8. In this connection, we might refer to the view as expressed in a Division Bench of this court in Central India Machinery .v. CWT : [1969]72ITR242(MP) , wherein the Division Bench laid down that the Income-tax Appellate Tribunal was right in holding that the initial and additional depreciation permissible under Section 10(2)(vi)(a), (b) and (c) and Section 10(2)(via) of the Indian I.T. Act, 1922, could not be taken into account in determining the net valuation of assets of the assessee under Section 7(2)(a) of the W.T. Act, 1957. The Division Bench followed its earlier view as expressed in CWT v. Swadeshi Cotton and Flour Mitts Ltd. : [1968]69ITR539(MP) . We are certainly in agreement with the view expressed by the Division Bench in the said case and, therefore, we propose to answer the questions posed in this reference on that basis.

9. Looked at from this point of view, there can be no doubt that the amount of Rs. 1,32,00,000, as shown in the balance-sheet of the respondent-assessee was merely provisional depreciation. It could not be conclusive. It was shown for the first year. Before that the respondent had not shown any depreciation in the balance-sheets of previous accounting years. As such, the valuation in the balance-sheet could not be considered to be final or conclusive. Similarly, the figure of Rs. 2,83,49,526, as claimed by the respondent-assessee, would also not be correct as the respondent had in that figure included some items which could not at all be allowed. However, it will be for the Income-tax Appellate Tribunal to arrive at the final figure of valuation by strictly adhering to the provisions of Section 7(2)(a) of the W.T. Act, 1957, which we may reproduce for the sake of convenience and regarding which we may elaborate our view :

' 7. (2) Notwithstanding anything contained in Sub-section (1),-- (a) where the assessee is carrying on a business for which accounts are maintained by him regularly, the Wealth-tax Officer may, instead of determining separately the value of each asset held by the assessee in such business, determine the net value of the assets of the business as a whole having regard to the balance-sheet of such business as on the valuation date and making such adjustments therein as may be prescribed.'

10. We may observe that although the valuation as shown in the balance-sheet might be taken as the basis, yet there would be room for making such adjustments therein as may be prescribed and, consequently, the Appellate Tribunal would have to arrive at the correct figure of depreciation any where between the one shown in the balance-sheet and the amount of depreciation will certainly be more than the amount shown in the balance-sheet. But in any case, it will be less than what was unjustifiably claimed by the respondent-assessee at a figure of Rs. 2,83,49,526. While answering this reference it is not for us to say anything more except to give our opinion on the questions referred to us. It would be for the Appellate Tribunal to arrive at the correct figure.

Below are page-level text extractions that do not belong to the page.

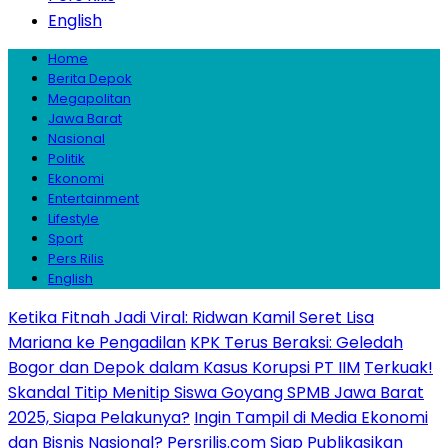
English
Home
Berita Depok
Megapolitan
Jawa Barat
Nasional
Politik
Ekonomi
Entertainment
Lifestyle
Sport
Pers Rilis
English
Ketika Fitnah Jadi Viral: Ridwan Kamil Seret Lisa
Mariana ke Pengadilan
KPK Terus Beraksi: Geledah
Bogor dan Depok dalam Kasus Korupsi PT IIM
Terkuak!
Skandal Titip Menitip Siswa Goyang SPMB Jawa Barat
2025, Siapa Pelakunya?
Ingin Tampil di Media Ekonomi
dan Bisnis Nasional? Persrilis.com Siap Publikasikan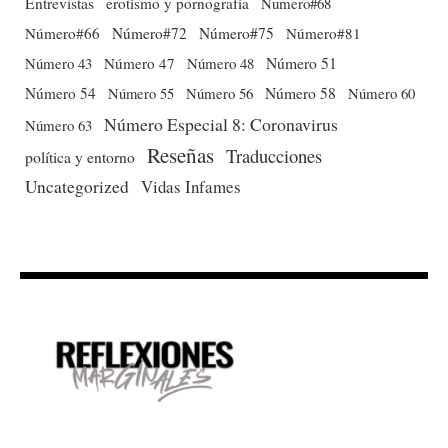
Entrevistas
erotismo y pornografía
Numero#68
Número#66
Número#72
Número#75
Número#81
Número 51
Número 43
Número 47
Número 48
Número 54
Número 56
Número 58
Número 60
Número 55
Número Especial 8: Coronavirus
Número 63
Reseñas
Traducciones
política y entorno
Uncategorized
Vidas Infames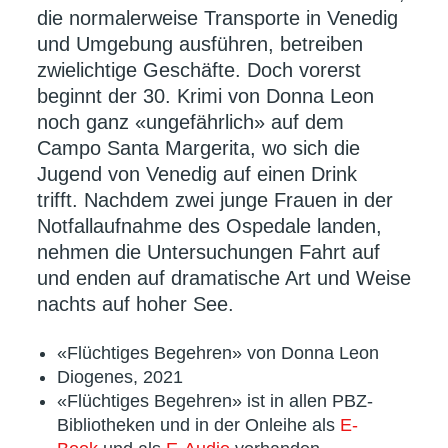
die normalerweise Transporte in Venedig
und Umgebung ausführen, betreiben
zwielichtige Geschäfte. Doch vorerst
beginnt der 30. Krimi von Donna Leon
noch ganz «ungefährlich» auf dem
Campo Santa Margerita, wo sich die
Jugend von Venedig auf einen Drink
trifft. Nachdem zwei junge Frauen in der
Notfallaufnahme des Ospedale landen,
nehmen die Untersuchungen Fahrt auf
und enden auf dramatische Art und Weise
nachts auf hoher See.
«Flüchtiges Begehren» von Donna Leon
Diogenes, 2021
«Flüchtiges Begehren» ist in allen PBZ-
Bibliotheken und in der Onleihe als
E-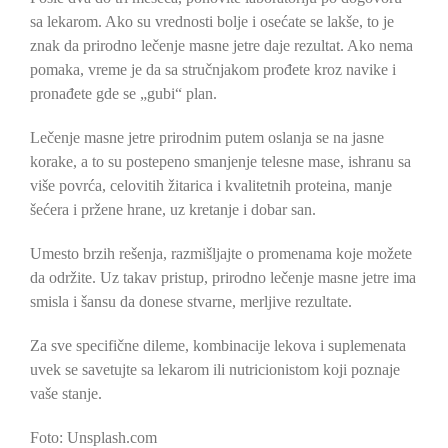
sa lekarom. Ako su vrednosti bolje i osećate se lakše, to je
znak da prirodno lečenje masne jetre daje rezultat. Ako nema
pomaka, vreme je da sa stručnjakom prođete kroz navike i
pronađete gde se „gubi“ plan.
Lečenje masne jetre prirodnim putem oslanja se na jasne
korake, a to su postepeno smanjenje telesne mase, ishranu sa
više povrća, celovitih žitarica i kvalitetnih proteina, manje
šećera i pržene hrane, uz kretanje i dobar san.
Umesto brzih rešenja, razmišljajte o promenama koje možete
da održite. Uz takav pristup, prirodno lečenje masne jetre ima
smisla i šansu da donese stvarne, merljive rezultate.
Za sve specifične dileme, kombinacije lekova i suplemenata
uvek se savetujte sa lekarom ili nutricionistom koji poznaje
vaše stanje.
Foto: Unsplash.com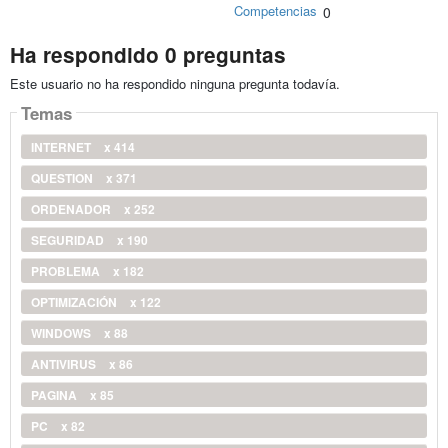
Competencias
0
Ha respondido 0 preguntas
Este usuario no ha respondido ninguna pregunta todavía.
Temas
INTERNET
x 414
QUESTION
x 371
ORDENADOR
x 252
SEGURIDAD
x 190
PROBLEMA
x 182
OPTIMIZACIÓN
x 122
WINDOWS
x 88
ANTIVIRUS
x 86
PAGINA
x 85
PC
x 82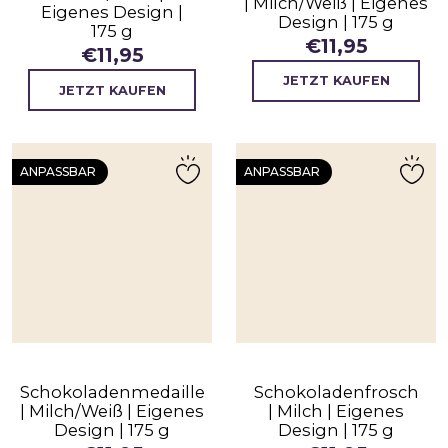
| Milch/Weiß | Eigenes
Eigenes Design |
Design | 175 g
175 g
€
11,95
€
11,95
JETZT KAUFEN
JETZT KAUFEN
ANPASSBAR
ANPASSBAR
Schokoladenmedaille
Schokoladenfrosch
| Milch/Weiß | Eigenes
| Milch | Eigenes
Design | 175 g
Design | 175 g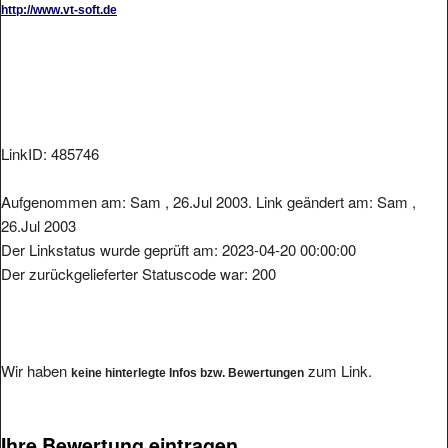
LinkID: 485746
Aufgenommen am: Sam , 26.Jul 2003. Link geändert am: Sam ,
26.Jul 2003
Der Linkstatus wurde geprüft am: 2023-04-20 00:00:00
Der zurückgelieferter Statuscode war: 200
Wir haben
zum Link.
keine hinterlegte Infos bzw. Bewertungen
Ihre Bewertung eintragen.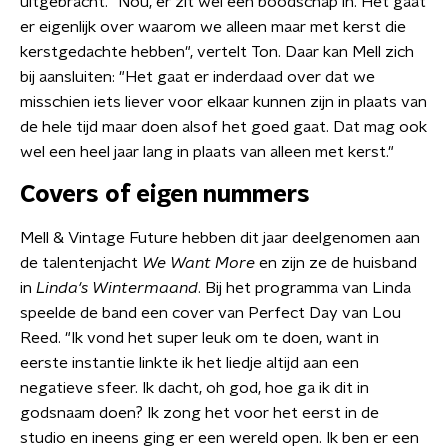
uitgebracht. "Nou, er zit wel een boodschap in. Het gaat
er eigenlijk over waarom we alleen maar met kerst die
kerstgedachte hebben", vertelt Ton. Daar kan Mell zich
bij aansluiten: "Het gaat er inderdaad over dat we
misschien iets liever voor elkaar kunnen zijn in plaats van
de hele tijd maar doen alsof het goed gaat. Dat mag ook
wel een heel jaar lang in plaats van alleen met kerst."
Covers of eigen nummers
Mell & Vintage Future hebben dit jaar deelgenomen aan
de talentenjacht
We Want More
en zijn ze de huisband
in
Linda's Wintermaand
. Bij het programma van Linda
speelde de band een cover van Perfect Day van Lou
Reed. "Ik vond het super leuk om te doen, want in
eerste instantie linkte ik het liedje altijd aan een
negatieve sfeer. Ik dacht, oh god, hoe ga ik dit in
godsnaam doen? Ik zong het voor het eerst in de
studio en ineens ging er een wereld open. Ik ben er een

11. As a result of the discussion aforesaid, we answer the two questions as follows:

(1) That, on the facts and in the circumstances of the case, for the purpose of arriving at the value of assets under Section 7(2) of the W.T. Act, the Appellate Tribunal was not justified in giving directions to allow the depreciation as per income-tax records when the actual amount written off in the books was less.

(2) That the Appellate Tribunal was justified in giving allowance in respect of additional depreciation in arriving at the value of the assets under Section 7(2) of the W.T. Act.

12. Let the reference be returned to the Income-tax Appellate Tribunal for passing a further consequential order in accordance with the opinion given by us. However, under the circumstances, we direct that there shall be no order as to costs of this reference.